Second, the production on the two couldn't be more different, and again, Gaga's comes out as the definite loser.  Not because it is bad, mind you - the production is actually pretty spectacular.  But, the Lady chose to go the "SOUND OF NOW" route which all too quickly becomes "THE SOUND OF TEN MINUTES AGO" and eventually becomes "THE SOUND OF DATED AND TERRIBLE THINGS."  On the other end of the spectrum we have Madonna, who crafted a track that took a classic sound and molded it to her needs, in the process creating a timeless song that sounds as fresh today as it did in 1989.  It has an old school, organic sound which pretty much will never go out of style - and Madonna certainly knew that.  'Born This Way,' on the other hand, has synths that will sound outdated in 2 years, and production that is gimmicky and will be beat to death by every other artist trying to replicate her success.  Long story short:  'Express Yourself' was timeless, and 'Born This Way' is so of the moment that it's almost frightening.

We really could go on for a while about this, but in the interest of responsible time management - and also not being killed by Gaga's rather terrifying army of obsessive "Monsters," we are going to go ahead and skip to our 2 GIANT CAVEATS that render all of the preceding text essentially pointless:


So amazing that it's actually a shame that it so blatantly conjures up Madonna's track at all, because compared with most of the trash that is on the radio these days it's a giant leap forward.  But, when you're taking on a classic, you'd better make damn sure you improve on it, and this time Gaga just didn't. 

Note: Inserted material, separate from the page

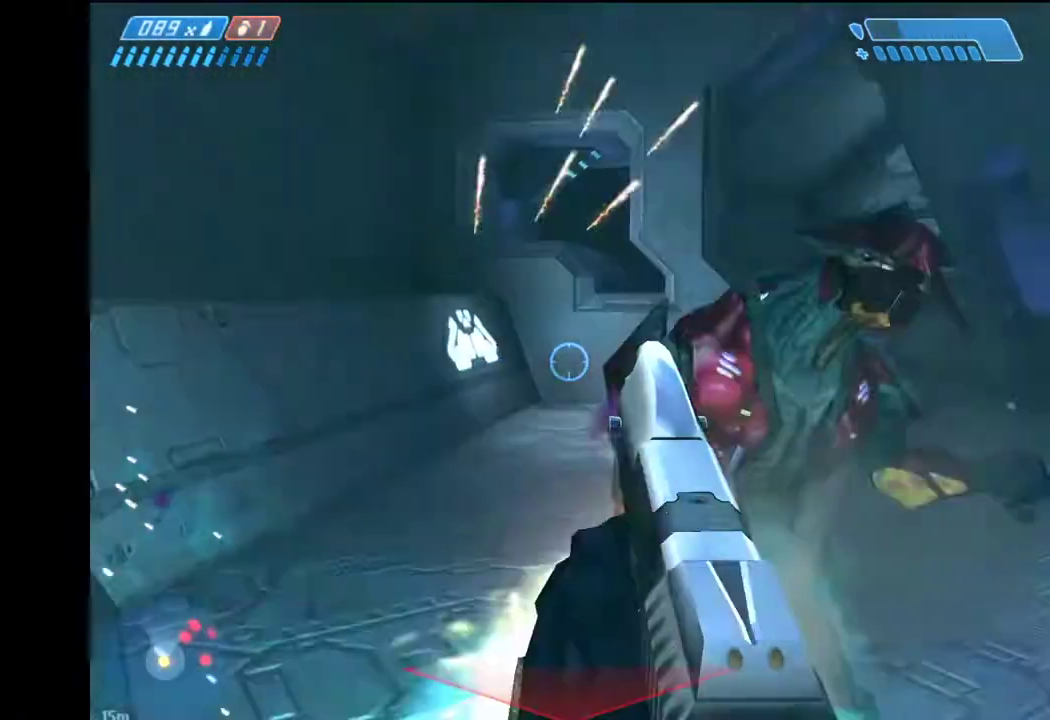
{"keys": ["a"], "mouse": [], "mouse_move": "right", "events": [[17, "d", "down"], [167, "q", "down"], [267, "q", "up"], [267, "w", "up"], [300, "a", "down"], [350, "d", "up"], [400, "s", "down"], [500, "s", "up"]]}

Second: At the end of the day, the musical and lyrical content of 'Born' really isn't even the point.  It's not one of those songs that is supposed to stand the test of time and become a classic for decades to come.  It's a song that is supposed to announce something and make a statement, and in its own tiny way make everything seem just slightly different somehow. 

And that, ScopiSubjects, is where 'Born This Way' triumphs over everything.  Love it or hate it, the instant the track debuted the world turned into an ACTUALLY DIFFERENT PLACE.  It became a world where 'Born This Way' is what everything must sound like.  Where people write articles about whether Gaga ripped off Madonna, or one-upped her, or if the two really are in on it together and are one day going to erupt out of a stage at an awards show and do a mashup of the two tracks and then scissor.  It's a world here producers scramble to figure out just what Gaga's people did to get "that sound," and where we've heard a track that is so of the moment that it actually DEFINES that moment.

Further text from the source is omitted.